Lay verwies auf ein bundesweites Defizit von mindestens 1,4 Millionen Wohnungen. Die Bundesregierung wirft sie vor, trotz Ankündigungen von Fördermitteln für gemeinnützigen Wohnungsbau nicht schnell genug zu handeln. Diese Gelder müssten „sofort“ freigegeben werden, forderte sie.
Die aktuellen Vorschläge von Bundesbauministerin Verena Hubertz reichen nach Lays Einschätzung nicht aus. Stattdessen verlangte sie direkte staatliche Eingriffe, um „umgehend“ eine große Zahl bezahlbarer Wohnungen zu bauen. Im Fokus stehen dabei Sozialwohnungen, kommunale Bauprojekte und Genossenschaftswohnungen.

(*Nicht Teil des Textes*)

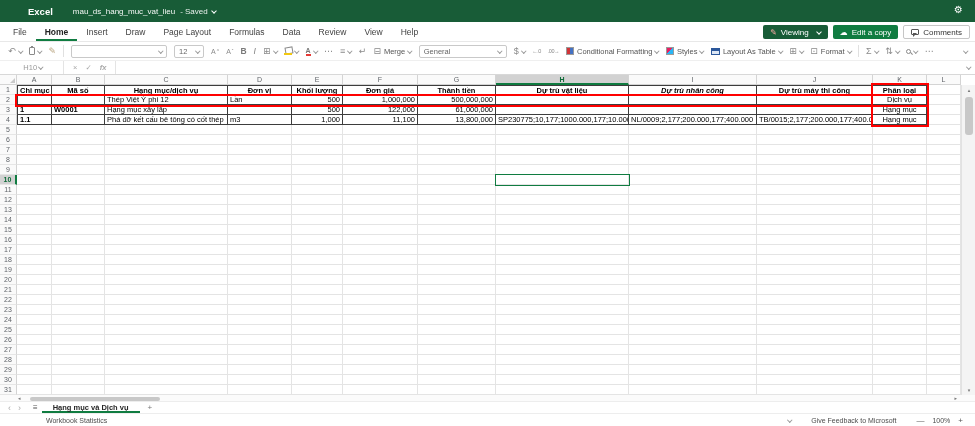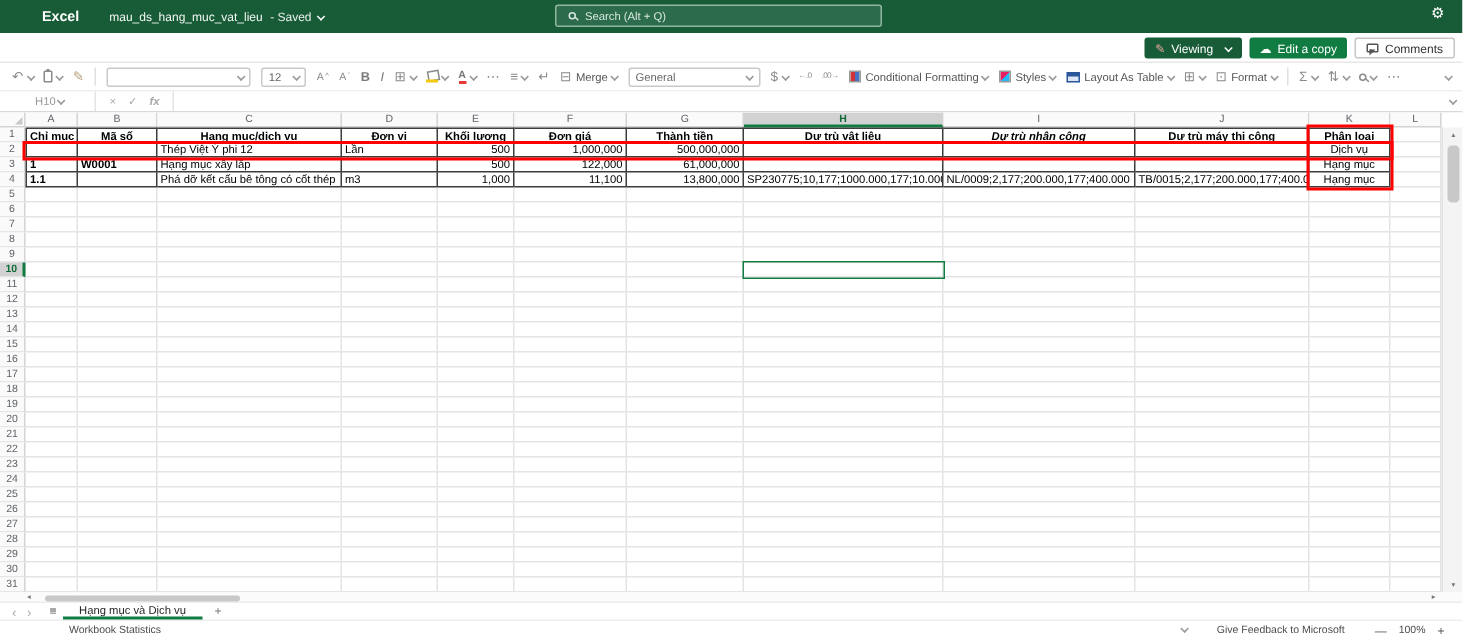--- a/index.html
+++ b/index.html
@@ -113,10 +113,6 @@
   <span class="file-name">mau_ds_hang_muc_vat_lieu</span>
   <span class="saved-label">- Saved</span>
   <span class="cv"></span>
-  <div class="search-box">
-    <span class="mag"></span>
-    <span>Search (Alt + Q)</span>
-  </div>
   <span class="gear-btn">⚙</span>
 </div>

Zudem forderte Lay ein dringendes Investitionsprogramm, um den Wohnungsbau zu beschleunigen. Ohne schnelles Handeln werde die Krise die soziale Ungleichheit in Deutschland weiter verschärfen, warnte sie.
Die Linke pocht auf Sofortförderungen für den gemeinnützigen Wohnungsbau und eine staatlich gesteuerte Bauoffensive. Lay betont, dass nur der direkte Bau bezahlbarer Wohnungen die sich zuspitzende Knappheit lindern könne. Die Kritik der Partei erhöht den Druck auf die Bundespolitik im Wohnungssektor.